Top of INFORMATION PROVIDED
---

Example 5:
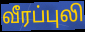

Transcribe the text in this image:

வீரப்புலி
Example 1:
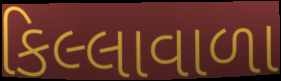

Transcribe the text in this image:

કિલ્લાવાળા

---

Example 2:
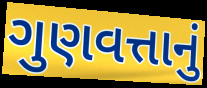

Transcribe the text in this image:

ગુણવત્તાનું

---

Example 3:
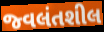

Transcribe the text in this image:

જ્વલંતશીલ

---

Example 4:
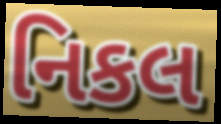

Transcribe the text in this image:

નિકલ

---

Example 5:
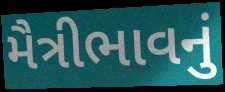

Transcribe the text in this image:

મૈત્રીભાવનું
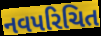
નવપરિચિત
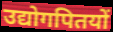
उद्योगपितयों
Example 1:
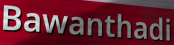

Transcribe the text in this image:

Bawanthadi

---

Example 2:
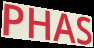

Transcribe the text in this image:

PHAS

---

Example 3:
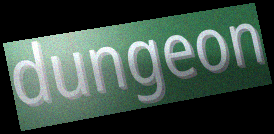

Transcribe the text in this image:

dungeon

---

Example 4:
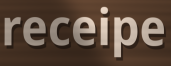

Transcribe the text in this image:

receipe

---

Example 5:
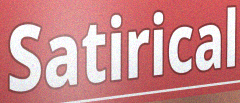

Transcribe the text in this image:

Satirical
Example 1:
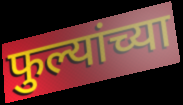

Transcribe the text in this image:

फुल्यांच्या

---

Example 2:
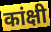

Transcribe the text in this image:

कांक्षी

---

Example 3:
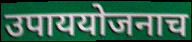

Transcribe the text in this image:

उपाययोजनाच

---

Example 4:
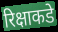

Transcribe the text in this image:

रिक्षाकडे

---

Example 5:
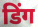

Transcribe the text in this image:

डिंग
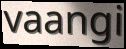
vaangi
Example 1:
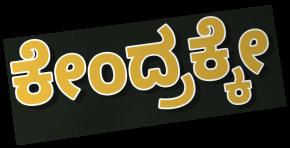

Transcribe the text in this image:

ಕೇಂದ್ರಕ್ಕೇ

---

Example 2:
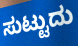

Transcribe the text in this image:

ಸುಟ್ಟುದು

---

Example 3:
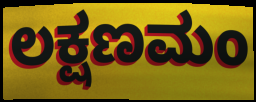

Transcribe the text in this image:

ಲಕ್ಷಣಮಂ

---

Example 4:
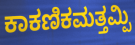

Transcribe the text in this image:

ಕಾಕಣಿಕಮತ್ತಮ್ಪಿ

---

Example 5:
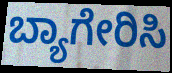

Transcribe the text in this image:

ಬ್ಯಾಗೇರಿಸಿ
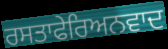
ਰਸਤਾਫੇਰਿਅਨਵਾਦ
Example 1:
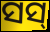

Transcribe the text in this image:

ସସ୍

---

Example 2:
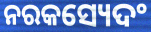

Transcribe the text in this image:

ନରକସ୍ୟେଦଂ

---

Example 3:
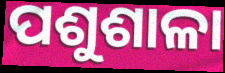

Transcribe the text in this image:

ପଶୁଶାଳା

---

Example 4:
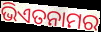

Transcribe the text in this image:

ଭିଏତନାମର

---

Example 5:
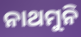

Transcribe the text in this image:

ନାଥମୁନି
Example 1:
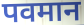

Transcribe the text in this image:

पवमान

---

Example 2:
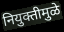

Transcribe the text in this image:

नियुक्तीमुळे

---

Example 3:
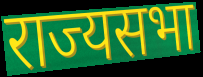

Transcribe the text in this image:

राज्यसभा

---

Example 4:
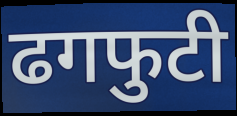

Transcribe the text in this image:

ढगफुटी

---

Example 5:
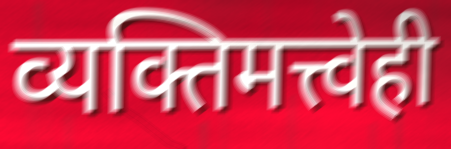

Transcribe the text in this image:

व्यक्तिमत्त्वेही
Bottom of INFORMATION PROVIDED
Each record must be returned exactly as it stands, and the images omitted.

## ANSWER FOR THE TASK
---

Example 5:

Transcribe the text in this image:

வீரப்புலி
Example 1:

Transcribe the text in this image:

કિલ્લાવાળા

---

Example 2:

Transcribe the text in this image:

ગુણવત્તાનું

---

Example 3:

Transcribe the text in this image:

જ્વલંતશીલ

---

Example 4:

Transcribe the text in this image:

નિકલ

---

Example 5:

Transcribe the text in this image:

મૈત્રીભાવનું
નવપરિચિત
उद्योगपितयों
Example 1:

Transcribe the text in this image:

Bawanthadi

---

Example 2:

Transcribe the text in this image:

PHAS

---

Example 3:

Transcribe the text in this image:

dungeon

---

Example 4:

Transcribe the text in this image:

receipe

---

Example 5:

Transcribe the text in this image:

Satirical
Example 1:

Transcribe the text in this image:

फुल्यांच्या

---

Example 2:

Transcribe the text in this image:

कांक्षी

---

Example 3:

Transcribe the text in this image:

उपाययोजनाच

---

Example 4:

Transcribe the text in this image:

रिक्षाकडे

---

Example 5:

Transcribe the text in this image:

डिंग
vaangi
Example 1:

Transcribe the text in this image:

ಕೇಂದ್ರಕ್ಕೇ

---

Example 2:

Transcribe the text in this image:

ಸುಟ್ಟುದು

---

Example 3:

Transcribe the text in this image:

ಲಕ್ಷಣಮಂ

---

Example 4:

Transcribe the text in this image:

ಕಾಕಣಿಕಮತ್ತಮ್ಪಿ

---

Example 5:

Transcribe the text in this image:

ಬ್ಯಾಗೇರಿಸಿ
ਰਸਤਾਫੇਰਿਅਨਵਾਦ
Example 1:

Transcribe the text in this image:

ସସ୍

---

Example 2:

Transcribe the text in this image:

ନରକସ୍ୟେଦଂ

---

Example 3:

Transcribe the text in this image:

ପଶୁଶାଳା

---

Example 4:

Transcribe the text in this image:

ଭିଏତନାମର

---

Example 5:

Transcribe the text in this image:

ନାଥମୁନି
Example 1:

Transcribe the text in this image:

पवमान

---

Example 2:

Transcribe the text in this image:

नियुक्तीमुळे

---

Example 3:

Transcribe the text in this image:

राज्यसभा

---

Example 4:

Transcribe the text in this image:

ढगफुटी

---

Example 5:

Transcribe the text in this image:

व्यक्तिमत्त्वेही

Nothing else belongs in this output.